▸ **提示文**
════════════════════

今から36年前、ある出版社の編集長が会社を退職して、新しいビジネスをはじめました。それは大企業のシステムエンジニアを引き抜き、パソコン検索して必要な情報を入手するソフトウエア会社で、今でいうベンチャー企業を目指していました。

 

社名にはHAL(ハル)という頭文字。この文字はアルファベッドで、IBMを超える=上をいくという意味が込められています。

 

大学を卒業した私は、その会社でレストランやカフェの情報収集とタウン誌の編集にたずさわりました。まだインターネットが普及していない時代。タウン情報誌などほとんどない時代で、一軒一軒お店をまわりました。

 

そのデータはコンピュータに入力して、東京のターミナルビルの一室で、情報を提供していました。

 

たとえば、カップルが訪ねてきたとき「この近くに夜景が見えるお洒落なレストランがありませんか?」とか、女子高生が「ソフトクリームがおいしいお店を教えてください」などの要望にたいして、コンピュータでキーワード検索すると、希望の店を見つけられるようになっていました。

 

今ではインターネットで検索すれば、簡単に探すことができますが、当時は画期的でした。Windows95が登場する10年以上も前の話しで、ワープロが200万円もして社内ローンで購入したのを覚えています。

 

それから目まぐるしく時代は変り、通信手段は固定電話から、ポケベル、TV電話、携帯電話、スマートフォンと変化し、かつて原稿や図面などを急ぎで送る時は、FAXやバイク便を使っていましたが、今ではメールで簡単にやりとりができるようになりました。

 

現在最も注目されているのは、AI(人工知能)。基本データをハイスピードで取込み、すごい勢いで進化しています。囲碁や将棋界ではトップ棋士が敗北したというニュースは衝撃的でしたが、最近ではそれほど驚かなくなりました。

════════════════════

▸ **課題のねらい**
提示文によると、筆者は大学を卒業した後、その会社でどのような仕事にたずさわりましたか。 この後に続く行は、提示文の内容とは関係がありません。

保存された項目

════════════════════

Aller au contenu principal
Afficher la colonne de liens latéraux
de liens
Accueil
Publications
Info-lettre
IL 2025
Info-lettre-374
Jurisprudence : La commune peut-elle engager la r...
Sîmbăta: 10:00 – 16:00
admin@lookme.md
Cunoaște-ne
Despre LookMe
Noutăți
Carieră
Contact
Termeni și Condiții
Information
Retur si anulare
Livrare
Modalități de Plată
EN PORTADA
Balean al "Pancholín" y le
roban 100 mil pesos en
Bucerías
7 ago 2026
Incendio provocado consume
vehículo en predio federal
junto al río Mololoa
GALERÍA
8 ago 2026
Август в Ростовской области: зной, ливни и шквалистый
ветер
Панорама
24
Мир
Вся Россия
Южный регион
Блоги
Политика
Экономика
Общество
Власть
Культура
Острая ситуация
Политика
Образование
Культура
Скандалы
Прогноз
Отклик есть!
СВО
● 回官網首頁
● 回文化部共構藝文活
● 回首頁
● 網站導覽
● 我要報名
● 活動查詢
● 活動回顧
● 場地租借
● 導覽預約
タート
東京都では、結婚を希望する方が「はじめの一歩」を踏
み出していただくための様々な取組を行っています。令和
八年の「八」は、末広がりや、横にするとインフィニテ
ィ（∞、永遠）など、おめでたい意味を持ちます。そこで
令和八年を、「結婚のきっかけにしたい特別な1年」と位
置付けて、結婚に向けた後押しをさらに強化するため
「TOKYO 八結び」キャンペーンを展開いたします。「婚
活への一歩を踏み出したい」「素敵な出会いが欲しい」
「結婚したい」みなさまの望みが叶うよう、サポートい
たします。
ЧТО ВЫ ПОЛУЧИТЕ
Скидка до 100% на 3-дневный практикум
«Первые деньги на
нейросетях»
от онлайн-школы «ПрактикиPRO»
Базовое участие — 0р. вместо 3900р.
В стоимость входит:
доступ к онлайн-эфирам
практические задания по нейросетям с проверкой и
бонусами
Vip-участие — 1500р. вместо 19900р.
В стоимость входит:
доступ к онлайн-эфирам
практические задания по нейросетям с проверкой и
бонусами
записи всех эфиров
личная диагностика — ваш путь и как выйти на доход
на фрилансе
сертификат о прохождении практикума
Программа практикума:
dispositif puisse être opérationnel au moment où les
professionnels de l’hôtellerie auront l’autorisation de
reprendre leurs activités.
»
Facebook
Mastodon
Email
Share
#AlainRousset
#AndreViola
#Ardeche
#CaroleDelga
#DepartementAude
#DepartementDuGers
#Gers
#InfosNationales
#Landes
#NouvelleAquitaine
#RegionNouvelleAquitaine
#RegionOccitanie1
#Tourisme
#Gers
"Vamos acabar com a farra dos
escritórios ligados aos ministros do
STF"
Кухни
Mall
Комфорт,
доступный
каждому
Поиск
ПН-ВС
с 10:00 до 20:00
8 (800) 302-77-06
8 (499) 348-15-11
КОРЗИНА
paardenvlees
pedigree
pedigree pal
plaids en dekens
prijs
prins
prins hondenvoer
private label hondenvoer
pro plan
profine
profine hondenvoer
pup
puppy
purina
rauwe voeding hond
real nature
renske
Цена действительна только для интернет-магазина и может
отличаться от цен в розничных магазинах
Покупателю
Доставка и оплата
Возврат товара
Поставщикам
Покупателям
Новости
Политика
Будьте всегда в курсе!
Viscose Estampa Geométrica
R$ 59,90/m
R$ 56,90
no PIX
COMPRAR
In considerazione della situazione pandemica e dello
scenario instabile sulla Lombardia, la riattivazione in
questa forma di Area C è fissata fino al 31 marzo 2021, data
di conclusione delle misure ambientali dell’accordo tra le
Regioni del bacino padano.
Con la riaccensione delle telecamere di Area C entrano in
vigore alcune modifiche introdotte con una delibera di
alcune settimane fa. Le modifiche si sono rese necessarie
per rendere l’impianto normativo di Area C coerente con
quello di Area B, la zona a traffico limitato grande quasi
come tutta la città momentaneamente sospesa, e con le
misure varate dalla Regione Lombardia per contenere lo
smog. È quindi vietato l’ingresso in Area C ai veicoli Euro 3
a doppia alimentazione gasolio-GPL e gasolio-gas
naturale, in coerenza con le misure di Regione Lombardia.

════════════════════

▸ **解答**
レストランやカフェの情報収集とタウン誌の編集です。